では、生後間もない赤ちゃん動物が、ペットショップの狭いショーケースの中で、社会化期を一人で過ごすと、動物たちはどうなるでしょう?
まず、健康面で様々な心配ごとが出て来ます。
母乳で守られていない赤ちゃんが、何時間も自分の排泄物と一緒に、狭いショーケースで過ごしたり、ショーケースを叩く振動や騒音や光、寝ている時に何度も起こされて抱っこされたりと、まだ体が出来上がっていない状態で、ぬいぐるみのような扱いを毎日受けていれば、病気になっても仕方ありません。ペットショップで購入した子犬や子猫の健康トラブルは、消費者センターにも多く寄せられる相談事項となっています。
そしてペットショップの子犬や子猫の中には、栄養不足やストレス、そして母親から排泄の処理をしてもらった経験がないために、自分の排泄物を食べてしまったり、大人になってもなかなかトイレの場所を覚えられなかったりする子も少なくありません。
モチロン、人が根気よく動物に教えることも出来ますが、犬には犬の、猫には猫の、それぞれの種に最適な学び方と言うのがあるのです。人が100%犬や猫として、幼少期の動物に接するのは、到底難しいことなのです。
犬らしさ、猫らしさを身につけていない犬猫たちが、生後早い段階で人間社会に迎え入れられると、他者との距離の取り方を知らないために、手加減のない遊び方や嚙み方をして、ほかの動物や人に怪我を負わせてしまう事故が頻繁に起こります。
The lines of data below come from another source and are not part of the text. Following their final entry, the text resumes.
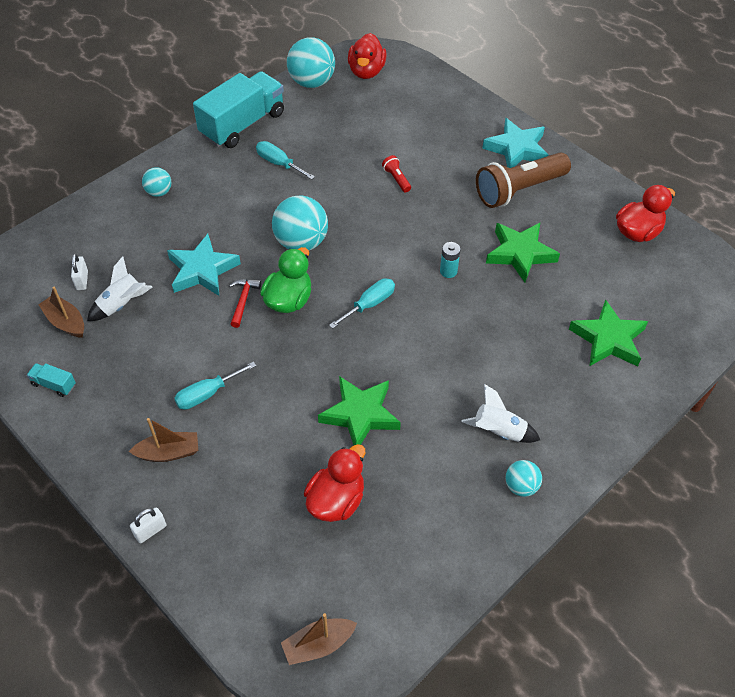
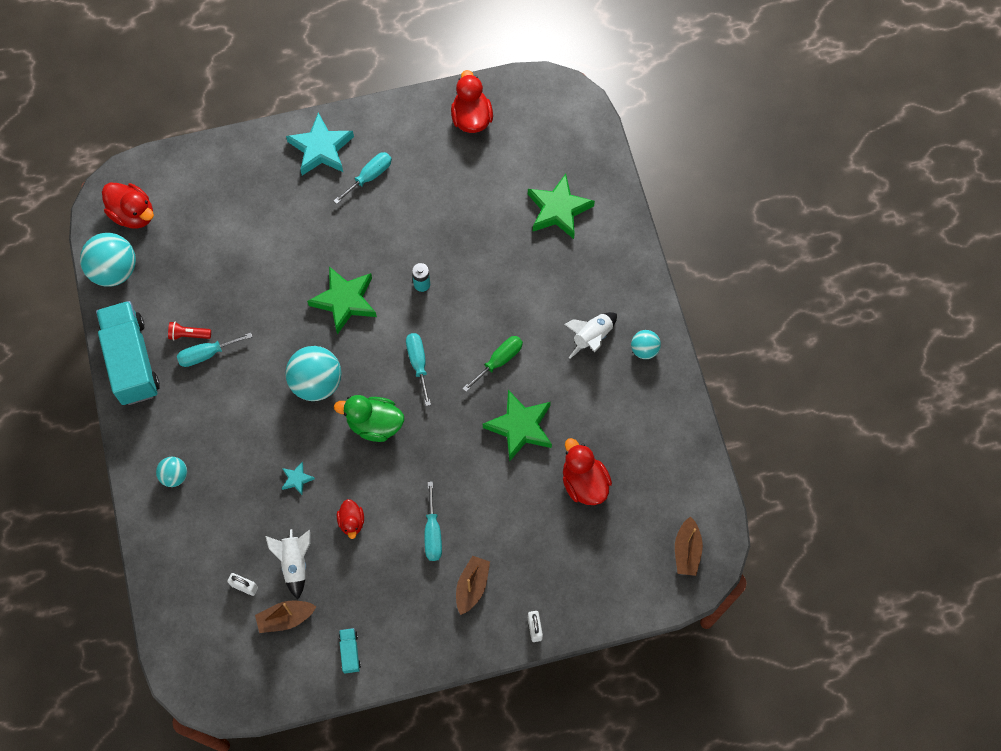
camera: 60 degrees left, 15 degrees up
(54, 385) = (350, 652): turquoise truck -> turquoise truck turned 120 degrees clockwise
(183, 327) = (351, 522): none -> red duck
(202, 270) = (297, 479): turquoise star -> turquoise star, size x0.47
(243, 301) = (353, 461): red hammer -> none
(288, 300) = (374, 424): green duck -> green duck turned 45 degrees counterclockwise
(396, 179) = (292, 266): red flashlight -> red flashlight (189, 335)
(416, 365) = (499, 361): none -> green screwdriver
(519, 190) = (369, 177): brown flashlight -> turquoise screwdriver
(520, 254) = (438, 219): green star -> green star (345, 301)

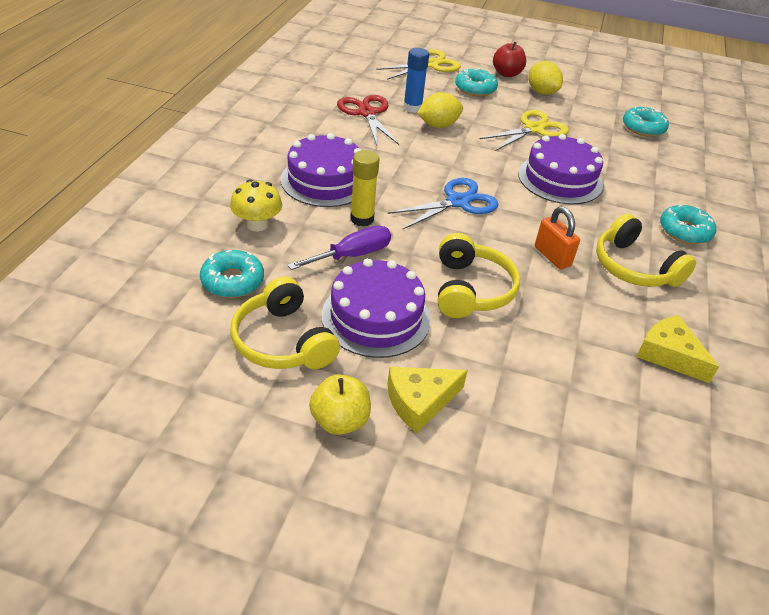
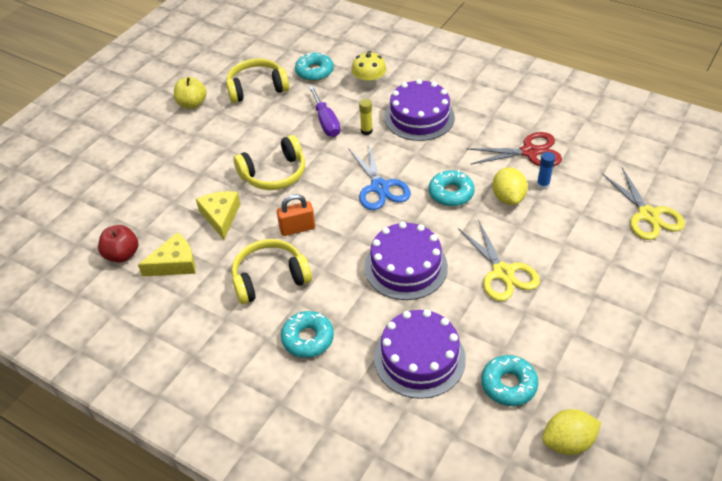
camera: 110 degrees right, 5 degrees up
(362, 219) = (366, 131): yellow glue stick -> yellow glue stick, size x0.66
(376, 317) = (263, 126): purple cake -> purple cake (419, 358)
(412, 108) = (543, 185): blue glue stick -> blue glue stick, size x0.66
(419, 401) = (191, 134): yellow cheese -> yellow cheese (221, 216)
(471, 289) = (274, 174): yellow headphones -> yellow headphones turned 45 degrees counterclockwise
(475, 88) = (593, 243): turquoise donut -> turquoise donut (451, 193)
(507, 74) = (638, 282): red apple -> red apple (122, 255)
(541, 92) = (592, 305): yellow lemon -> yellow lemon (568, 442)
幼少期の社会化不足(経験不足)から、些細なことでパニックになったり、防衛本能から異常に吠えたり、唸って威嚇したり、噛みついたり、引っかいたりと、人の手に負えないような問題行動を起こす個体も少なくありません。
これらは、大きくなってから正しいトレーニングを受ければ、ある程度の改善は見込めます。しかし好奇心旺盛な子供のころと違い、経験値が低いまま成長した動物たちは、用心深く、臆病で、傷つきやすくなっていて、子供なら簡単に出来たことを、なかなか習得できなかったり、ストレスを感じやすくなってしまっていて、トレーニングが理由で問題行動がいっそう悪化してしまう犬猫たちも少なくありません。
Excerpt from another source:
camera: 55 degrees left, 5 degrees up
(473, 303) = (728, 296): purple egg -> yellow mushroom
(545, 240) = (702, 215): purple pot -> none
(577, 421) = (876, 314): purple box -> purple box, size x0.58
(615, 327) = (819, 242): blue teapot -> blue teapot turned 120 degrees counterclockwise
そのためアメリカやドイツ、イギリスなど様々な国では、動物達に大人になってから苦しい経験や、難しいトレーニングを強いる必要がないようにと、社会化期の間は、親兄弟と離れ離れにならないように、生後8週未満の動物を売ったり、譲ったりすることを法的に禁止するなどして、動物の未来を守っているのです。
これはペットショップで 生体展示販売をしないだけでなく、ブリーダーさんから犬猫を購入する際や、シェルターや動物愛護団体から 動物を譲り受ける際にも ”生後8週ルール”として広く浸透しています。
社会化期で学んだことは 成長しても定着します。親兄弟と 経験豊かな時間を過ごした犬猫は、落ち着いた成犬、成猫に成長しやすく、逆に未熟な社会化期を過ごした犬猫は 大人になってもストレスに弱く、人が問題と呼ぶ行動を抱えやすくなります。動物達が生涯を通じて人と安全に、楽しく暮らすために、社会化は世界の多くの国で重要視されています。